In this volume we have the pleasure of greeting a Presbyterian of the old school; a professor of Theology in the Assembly's College, Belfast; and the appointed lecturer of the Carey Trust for 1884-1885. John Carey, of Antrim, Ireland, explained his motive for endowing this foundation. It was form a love of literature and learning and a desire to promote the interests of religion and morality." So he provides that the lecturer shall be at liberty to choose any "Theological, Geological, Biological, Anthropological, Philosophical, Religious, Moral or Social question or questions of general interest and pressing importance." There is scope for genius here. All honor then to Dr. Watts for seizing the opportunity to make "The Bible" his theme, and "the reassertion and vindication of the immemorial doctrine of the church in regard to the rule of Faith, and its relation to its divine Author" his aim. True to this purpose, he maintains pure and simple the plenary verbal inspiration of the Holy Scriptures. And his courage is equal to his confidence, while his modesty is as evident as his manliness. He does not advance new ideas that our fathers knew not of nor startling discoveries of a historico-scientific process of investigation, nor fresh light of ten thousand candle power to illuminate an argument, without distributing any vital heat. Had he followed through he has not that old fashion, revised of late, of embellishing each lecture or chapter with a classical quotation, he might have selected the well known couplet form Horace's Ars Poetica:

Non fumum ex fulgore sed ex fumo dare lucem.

Cogitat, ut speiosa dehine miracula promat:

for he shines all the brighter because he makes no effort to be brilliant. In brushing away cobwebs that have been accumulating for the last half century, and in pricking bubbles which they have been blowing who boast that all the learning and philosophy of modern criticism are on the side of anti-verbalists a Doctor of Divinity is doing good service. Clever objections are here met by clear common sense.
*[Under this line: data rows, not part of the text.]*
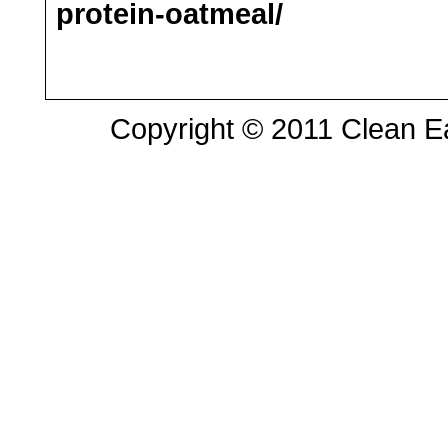
protein-oatmeal/
Copyright © 2011 Clean Eat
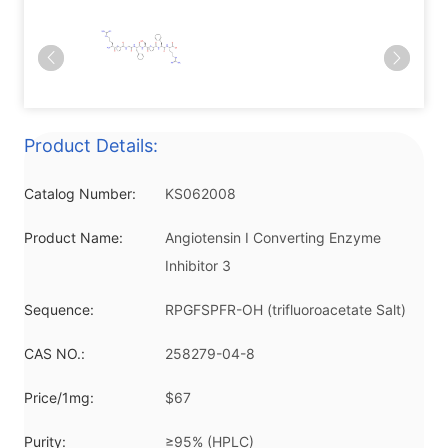
Product Details:
Catalog Number:
KS062008
Product Name:
Angiotensin I Converting Enzyme
Inhibitor 3
Sequence:
RPGFSPFR-OH (trifluoroacetate Salt)
CAS NO.:
258279-04-8
Price/1mg:
$67
Purity:
≥95% (HPLC)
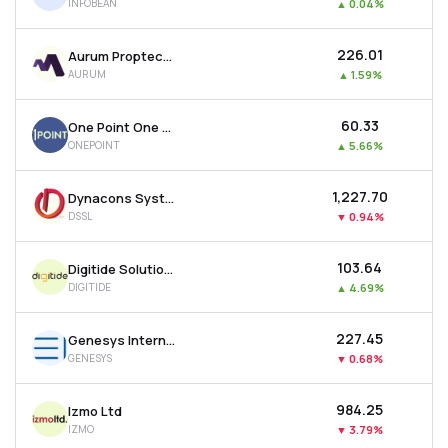
INFOBEAN
▲
0.04%
₹226.01
Aurum Proptech Ltd
AURUM
▲
1.59%
₹60.33
One Point One Solutions Ltd
ONEPOINT
▲
5.66%
₹1,227.70
Dynacons Systems & Solutions Ltd
DSSL
▼
0.94%
₹103.64
Digitide Solutions Ltd
DIGITIDE
▲
4.69%
₹227.45
Genesys International Corporation Ltd
GENESYS
▼
0.68%
₹984.25
Izmo Ltd
IZMO
▼
3.79%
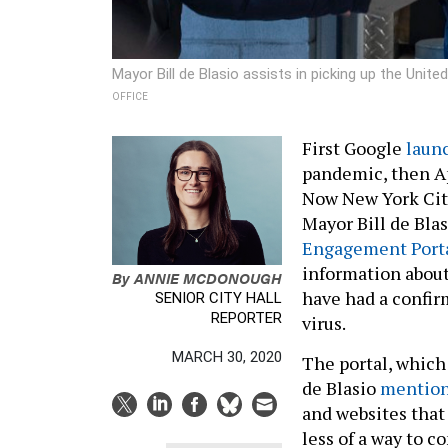
Mayor Bill de Blasio assists in picking up the Uni
OFFICE
First Google
laun
pandemic, then A
Now New York City 
Mayor Bill de Bla
Engagement Port
information abou
By
ANNIE MCDONOUGH
have had a confir
SENIOR CITY HALL
REPORTER
virus.
MARCH 30, 2020
The portal, which
de Blasio
mentio
and websites that 
less of a way to 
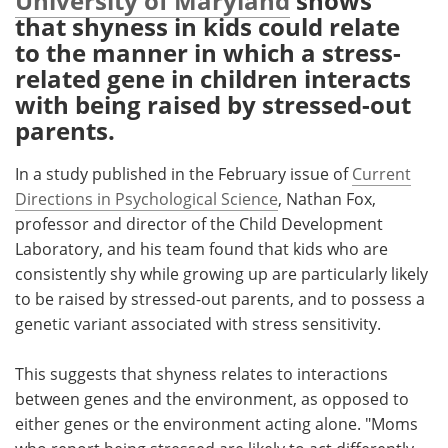
University of Maryland
shows
that shyness in kids could relate
Meet the Team
Advertise
to the manner in which a stress-
related gene in children interacts
Search
Become a Member
with being raised by stressed-out
parents.
In a study published in the February issue of
Current
Directions in Psychological Science
, Nathan Fox,
professor and director of the Child Development
Laboratory, and his team found that kids who are
consistently shy while growing up are particularly likely
to be raised by stressed-out parents, and to possess a
genetic variant associated with stress sensitivity.
This suggests that shyness relates to interactions
between genes and the environment, as opposed to
either genes or the environment acting alone. "Moms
In conclusion, our author formulates our position very fairly. "The ground taken by all intelligent advocates of the doctrine of verbal inspiration is that the Scriptures themselves are the only reliable source of information; and their teaching in regard to it is to be ascertained in the same way as their teaching in regard to the doctrines of Regeneration, Justification, Sanctification or any other doctrine within the compass of the analogy of faith."